:: GIVEN RECORDS ::

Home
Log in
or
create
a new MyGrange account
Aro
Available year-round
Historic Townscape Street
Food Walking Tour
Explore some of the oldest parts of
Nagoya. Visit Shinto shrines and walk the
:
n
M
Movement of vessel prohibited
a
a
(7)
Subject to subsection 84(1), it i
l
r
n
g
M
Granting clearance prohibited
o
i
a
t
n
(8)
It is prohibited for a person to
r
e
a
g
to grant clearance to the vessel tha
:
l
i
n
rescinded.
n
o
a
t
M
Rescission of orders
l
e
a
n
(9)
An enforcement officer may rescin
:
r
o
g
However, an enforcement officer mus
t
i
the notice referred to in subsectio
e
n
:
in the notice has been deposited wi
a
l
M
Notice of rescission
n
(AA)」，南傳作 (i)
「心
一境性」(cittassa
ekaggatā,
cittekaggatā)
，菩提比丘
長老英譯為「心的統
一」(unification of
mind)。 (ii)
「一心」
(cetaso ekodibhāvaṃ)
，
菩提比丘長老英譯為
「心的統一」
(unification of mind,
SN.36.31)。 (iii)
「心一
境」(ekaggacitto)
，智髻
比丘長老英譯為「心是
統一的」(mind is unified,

:::
:: GIVEN RECORDS ::

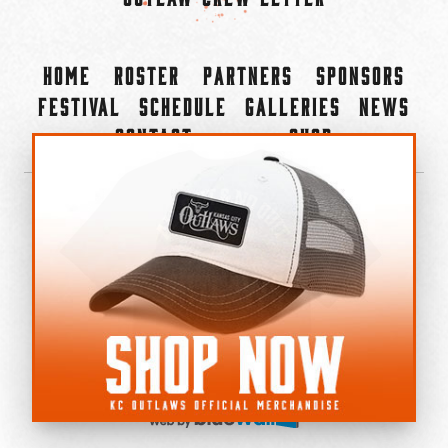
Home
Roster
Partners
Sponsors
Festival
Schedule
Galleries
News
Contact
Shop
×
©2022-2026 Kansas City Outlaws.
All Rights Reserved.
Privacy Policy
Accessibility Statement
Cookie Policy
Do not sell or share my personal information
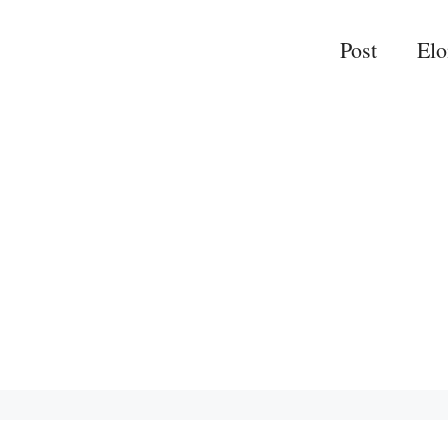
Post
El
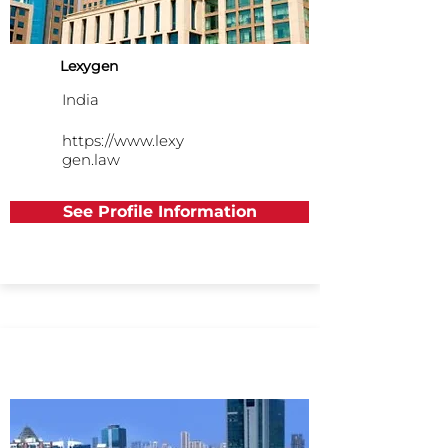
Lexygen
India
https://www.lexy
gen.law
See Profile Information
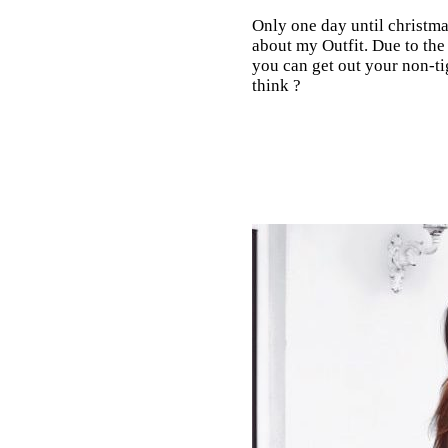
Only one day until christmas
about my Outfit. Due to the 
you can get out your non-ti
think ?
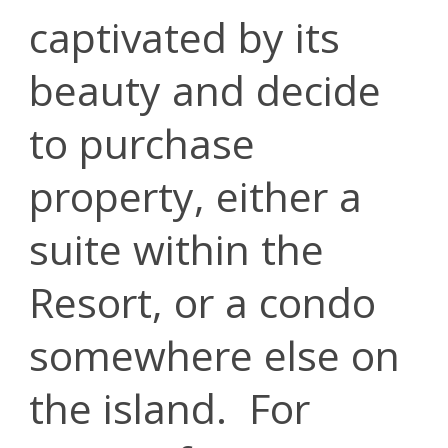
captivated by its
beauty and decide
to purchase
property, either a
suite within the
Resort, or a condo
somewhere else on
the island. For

:::
:: GIVEN RECORDS ::

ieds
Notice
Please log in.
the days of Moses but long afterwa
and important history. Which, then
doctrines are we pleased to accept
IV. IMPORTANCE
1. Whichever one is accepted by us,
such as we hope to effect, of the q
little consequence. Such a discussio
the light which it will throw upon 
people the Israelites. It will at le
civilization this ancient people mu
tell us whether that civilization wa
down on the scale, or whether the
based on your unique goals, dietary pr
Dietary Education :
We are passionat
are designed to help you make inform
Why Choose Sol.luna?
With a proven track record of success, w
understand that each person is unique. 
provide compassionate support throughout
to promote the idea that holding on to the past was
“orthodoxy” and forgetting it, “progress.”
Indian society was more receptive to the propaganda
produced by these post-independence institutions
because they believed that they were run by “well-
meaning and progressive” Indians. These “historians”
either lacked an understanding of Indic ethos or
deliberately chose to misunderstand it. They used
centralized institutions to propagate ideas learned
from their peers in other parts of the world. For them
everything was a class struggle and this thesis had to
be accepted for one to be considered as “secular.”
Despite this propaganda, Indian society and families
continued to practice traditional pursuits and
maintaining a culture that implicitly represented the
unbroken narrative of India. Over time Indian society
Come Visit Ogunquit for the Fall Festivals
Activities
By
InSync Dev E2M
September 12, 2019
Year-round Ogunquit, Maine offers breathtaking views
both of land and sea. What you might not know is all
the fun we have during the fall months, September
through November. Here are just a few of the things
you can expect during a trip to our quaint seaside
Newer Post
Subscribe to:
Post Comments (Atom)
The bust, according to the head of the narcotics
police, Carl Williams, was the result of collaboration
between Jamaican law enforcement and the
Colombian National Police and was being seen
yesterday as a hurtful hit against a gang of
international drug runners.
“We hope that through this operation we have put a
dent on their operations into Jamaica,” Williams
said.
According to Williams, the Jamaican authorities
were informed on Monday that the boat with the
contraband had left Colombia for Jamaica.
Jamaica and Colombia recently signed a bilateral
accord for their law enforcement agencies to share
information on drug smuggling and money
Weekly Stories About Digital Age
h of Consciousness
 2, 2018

:::

*YOUR TASK*:
Report each line in the records above that contains the word "were", copying every such line in full.

*TASK SOLUTION*:
because they believed that they were run by “well-
were informed on Monday that the boat with the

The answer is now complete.